You’ve got plans, so you don’t want to make mistakes that could send them packing. If you’re close to retirement, recognizing potential missteps can help you avoid them.
Investing Too Aggressively
What if you haven’t saved as much as you’ll need for retirement? You might decide to choose a more aggressive asset mix because it offers the potential for higher returns, but investing aggressively carries more risk — along with the very real possibility that your investments will lose value instead.
If you haven’t saved enough, consider taking measures that don’t involve investment risk, such as working longer, saving more, and spending less.
Failing To Track Your Finances
Having a handle on your finances is important at any age, but it’s particularly critical as retirement nears. If you don’t have a budget to track the amount you’re spending, you risk having to dip into your savings to pay the bills at a time when building your nest egg should be a priority. And by checking your net worth once a year, you’ll have a current snapshot of your total financial situation.
Underestimating Health Care Expenses
Don’t even think that Medicare will cover all of them! In addition to premiums for Part B, and possibly Part D, you’ll have deductibles, coinsurance, and copays. And dental and eye care typically aren’t covered. Any supplemental insurance you purchase will be an added expense.

*Work to complete:*
A. According to the passage on retirement missteps, what measures without investment risk should you consider if you haven't saved enough?
B. Extend the passage on retirement missteps by writing what would come after its last sentence.

*Supplied records:*

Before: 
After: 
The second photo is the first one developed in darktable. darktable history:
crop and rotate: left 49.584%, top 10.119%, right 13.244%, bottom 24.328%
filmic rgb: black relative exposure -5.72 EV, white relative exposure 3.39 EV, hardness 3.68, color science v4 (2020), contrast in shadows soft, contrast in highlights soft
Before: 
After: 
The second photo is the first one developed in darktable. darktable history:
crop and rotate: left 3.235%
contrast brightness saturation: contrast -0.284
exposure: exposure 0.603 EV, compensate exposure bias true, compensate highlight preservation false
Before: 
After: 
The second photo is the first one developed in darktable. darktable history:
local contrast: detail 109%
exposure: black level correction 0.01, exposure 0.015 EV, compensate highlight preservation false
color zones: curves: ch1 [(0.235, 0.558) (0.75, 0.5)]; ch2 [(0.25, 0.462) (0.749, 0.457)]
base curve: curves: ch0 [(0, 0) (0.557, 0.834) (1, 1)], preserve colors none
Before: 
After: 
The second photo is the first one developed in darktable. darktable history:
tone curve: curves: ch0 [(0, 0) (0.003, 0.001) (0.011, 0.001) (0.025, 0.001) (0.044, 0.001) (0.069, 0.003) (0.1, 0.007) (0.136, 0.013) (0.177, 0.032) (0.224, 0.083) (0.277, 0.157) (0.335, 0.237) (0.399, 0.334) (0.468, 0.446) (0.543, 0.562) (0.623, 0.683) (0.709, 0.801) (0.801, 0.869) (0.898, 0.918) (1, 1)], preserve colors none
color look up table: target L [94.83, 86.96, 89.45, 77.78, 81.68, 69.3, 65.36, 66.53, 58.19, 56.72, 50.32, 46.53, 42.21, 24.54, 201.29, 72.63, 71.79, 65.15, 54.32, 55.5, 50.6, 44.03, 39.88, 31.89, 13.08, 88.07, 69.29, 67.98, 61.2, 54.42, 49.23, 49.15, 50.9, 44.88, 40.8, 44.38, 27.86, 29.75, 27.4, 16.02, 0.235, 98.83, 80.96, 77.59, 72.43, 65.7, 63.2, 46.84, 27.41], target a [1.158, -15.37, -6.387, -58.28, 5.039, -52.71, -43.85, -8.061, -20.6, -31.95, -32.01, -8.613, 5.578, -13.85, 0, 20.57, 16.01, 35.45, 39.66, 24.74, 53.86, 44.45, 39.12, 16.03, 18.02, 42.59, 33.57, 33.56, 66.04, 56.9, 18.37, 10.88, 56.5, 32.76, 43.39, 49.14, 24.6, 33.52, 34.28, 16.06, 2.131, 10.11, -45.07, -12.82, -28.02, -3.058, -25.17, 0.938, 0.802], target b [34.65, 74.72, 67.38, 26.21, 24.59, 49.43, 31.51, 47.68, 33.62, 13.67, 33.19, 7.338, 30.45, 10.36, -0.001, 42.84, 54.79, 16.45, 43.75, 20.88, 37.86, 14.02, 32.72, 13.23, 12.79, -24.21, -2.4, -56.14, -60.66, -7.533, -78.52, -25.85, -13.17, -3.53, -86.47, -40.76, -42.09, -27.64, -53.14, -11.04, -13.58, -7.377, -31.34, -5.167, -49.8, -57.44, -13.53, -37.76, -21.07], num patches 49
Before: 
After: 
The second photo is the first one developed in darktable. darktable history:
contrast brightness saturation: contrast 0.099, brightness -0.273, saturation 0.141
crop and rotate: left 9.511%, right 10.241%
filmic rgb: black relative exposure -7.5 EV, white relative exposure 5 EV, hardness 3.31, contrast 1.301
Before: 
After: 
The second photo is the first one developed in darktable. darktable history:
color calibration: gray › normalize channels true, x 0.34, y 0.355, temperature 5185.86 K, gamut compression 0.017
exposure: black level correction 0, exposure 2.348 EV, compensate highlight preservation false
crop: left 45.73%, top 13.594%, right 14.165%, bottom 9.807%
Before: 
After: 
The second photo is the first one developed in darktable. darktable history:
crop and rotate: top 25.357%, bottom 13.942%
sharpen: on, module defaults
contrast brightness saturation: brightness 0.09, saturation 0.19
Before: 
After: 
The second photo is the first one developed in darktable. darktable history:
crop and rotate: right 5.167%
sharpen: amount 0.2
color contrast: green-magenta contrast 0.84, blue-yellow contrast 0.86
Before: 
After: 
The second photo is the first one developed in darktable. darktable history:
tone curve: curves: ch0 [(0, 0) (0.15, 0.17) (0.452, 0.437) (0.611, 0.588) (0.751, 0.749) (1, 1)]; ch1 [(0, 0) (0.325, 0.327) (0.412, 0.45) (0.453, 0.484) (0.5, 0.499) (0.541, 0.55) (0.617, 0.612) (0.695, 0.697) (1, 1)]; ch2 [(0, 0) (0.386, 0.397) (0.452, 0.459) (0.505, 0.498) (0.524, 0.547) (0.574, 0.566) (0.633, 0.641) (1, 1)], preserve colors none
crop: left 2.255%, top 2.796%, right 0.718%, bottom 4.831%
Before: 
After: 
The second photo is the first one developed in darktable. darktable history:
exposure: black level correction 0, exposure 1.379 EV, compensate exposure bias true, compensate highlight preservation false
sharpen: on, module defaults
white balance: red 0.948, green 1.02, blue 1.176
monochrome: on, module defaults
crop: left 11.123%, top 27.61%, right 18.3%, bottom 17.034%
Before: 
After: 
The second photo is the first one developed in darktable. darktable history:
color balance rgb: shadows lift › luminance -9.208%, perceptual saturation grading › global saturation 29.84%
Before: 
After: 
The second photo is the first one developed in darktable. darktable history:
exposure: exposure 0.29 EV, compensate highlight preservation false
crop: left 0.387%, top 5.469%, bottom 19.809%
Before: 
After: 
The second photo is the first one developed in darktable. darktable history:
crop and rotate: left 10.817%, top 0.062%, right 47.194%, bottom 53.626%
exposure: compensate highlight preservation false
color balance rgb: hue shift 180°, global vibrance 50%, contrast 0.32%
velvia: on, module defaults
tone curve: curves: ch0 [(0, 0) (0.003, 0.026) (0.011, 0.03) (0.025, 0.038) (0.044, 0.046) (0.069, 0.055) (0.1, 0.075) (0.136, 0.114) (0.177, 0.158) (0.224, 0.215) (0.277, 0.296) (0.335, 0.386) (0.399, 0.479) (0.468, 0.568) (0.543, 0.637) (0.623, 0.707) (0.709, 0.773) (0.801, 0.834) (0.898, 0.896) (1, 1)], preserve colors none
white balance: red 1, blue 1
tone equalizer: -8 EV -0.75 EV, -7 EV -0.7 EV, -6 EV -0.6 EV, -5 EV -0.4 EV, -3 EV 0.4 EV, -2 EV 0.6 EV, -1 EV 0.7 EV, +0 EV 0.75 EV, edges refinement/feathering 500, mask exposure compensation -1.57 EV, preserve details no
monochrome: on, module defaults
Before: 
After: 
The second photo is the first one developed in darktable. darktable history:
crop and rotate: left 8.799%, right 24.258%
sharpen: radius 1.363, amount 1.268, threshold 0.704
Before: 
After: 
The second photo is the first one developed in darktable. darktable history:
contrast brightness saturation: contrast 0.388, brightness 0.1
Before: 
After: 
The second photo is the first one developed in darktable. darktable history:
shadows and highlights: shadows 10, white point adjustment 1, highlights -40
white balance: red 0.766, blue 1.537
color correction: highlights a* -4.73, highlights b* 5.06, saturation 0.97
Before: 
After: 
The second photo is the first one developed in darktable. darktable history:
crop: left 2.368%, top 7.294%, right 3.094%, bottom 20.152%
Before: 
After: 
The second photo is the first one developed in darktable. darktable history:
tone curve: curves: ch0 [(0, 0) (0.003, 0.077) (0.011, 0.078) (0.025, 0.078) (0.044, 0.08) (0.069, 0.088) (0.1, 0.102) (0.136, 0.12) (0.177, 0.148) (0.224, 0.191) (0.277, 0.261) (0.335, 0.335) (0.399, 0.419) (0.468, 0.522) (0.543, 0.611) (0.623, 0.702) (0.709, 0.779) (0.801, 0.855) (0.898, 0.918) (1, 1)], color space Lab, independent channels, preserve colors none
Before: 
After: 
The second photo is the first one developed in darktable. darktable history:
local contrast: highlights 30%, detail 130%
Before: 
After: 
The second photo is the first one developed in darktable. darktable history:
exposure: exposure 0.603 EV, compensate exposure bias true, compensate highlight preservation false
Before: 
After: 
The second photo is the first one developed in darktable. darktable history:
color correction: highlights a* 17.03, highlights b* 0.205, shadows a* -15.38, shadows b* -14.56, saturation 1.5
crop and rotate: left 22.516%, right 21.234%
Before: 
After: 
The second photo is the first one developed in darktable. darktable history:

*Task-by-task results:*
A. Working longer, saving more, and spending less.

B.
Neglecting Social Security Planning
Your retirement planning should include figuring out the best time to begin collecting Social Security benefits. You can begin receiving reduced benefits at age 62. Or you can wait until you reach your full retirement age (FRA) to collect full benefits. Your benefit amount will increase for every year beyond your FRA (up to age 70) that you wait to collect, but if you don’t wait until your FRA, your benefit will be permanently decreased.
Keep in mind that you don’t have to claim benefits as soon as you retire. If you have other income sources, you might want to wait and claim a larger benefit later on. Other factors, such as your health and tax situation, should also play a role in your decision.